==== Available records ====
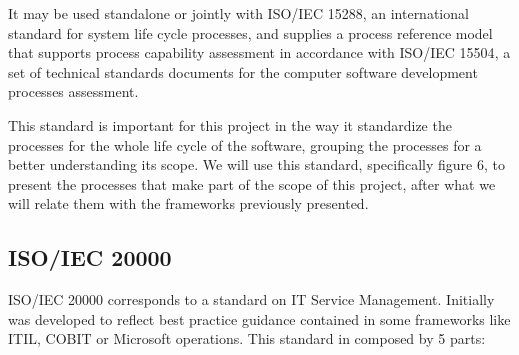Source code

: It may be used standalone or jointly with ISO/IEC 15288\cite{ISO15288}, an international standard for system life cycle processes, and supplies a process reference model that supports process capability assessment in accordance with ISO/IEC 15504\cite{ISO15504}, a set of technical standards documents for the computer software development processes assessment.\par
This standard is important for this project in the way it standardize the processes for the whole life cycle of the software, grouping the processes for a better understanding its scope. We will use this standard, specifically figure 6, to present the processes that make part of the scope of this project, after what we will relate them with the frameworks previously presented. 


\subsection{ISO/IEC 20000}

ISO/IEC 20000 corresponds to a standard on IT Service Management. Initially was developed to reflect best practice guidance contained in some frameworks like ITIL, COBIT or Microsoft operations. This standard in composed by 5 parts:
====
Please return exactly the lines that run from the line with "development processes assessment.\par" through the end of the records above, both included, and nothing more.

: It may be used standalone or jointly with ISO/IEC 15288\cite{ISO15288}, an international standard for system life cycle processes, and supplies a process reference model that supports process capability assessment in accordance with ISO/IEC 15504\cite{ISO15504}, a set of technical standards documents for the computer software development processes assessment.\par
This standard is important for this project in the way it standardize the processes for the whole life cycle of the software, grouping the processes for a better understanding its scope. We will use this standard, specifically figure 6, to present the processes that make part of the scope of this project, after what we will relate them with the frameworks previously presented. 


\subsection{ISO/IEC 20000}

ISO/IEC 20000 corresponds to a standard on IT Service Management. Initially was developed to reflect best practice guidance contained in some frameworks like ITIL, COBIT or Microsoft operations. This standard in composed by 5 parts:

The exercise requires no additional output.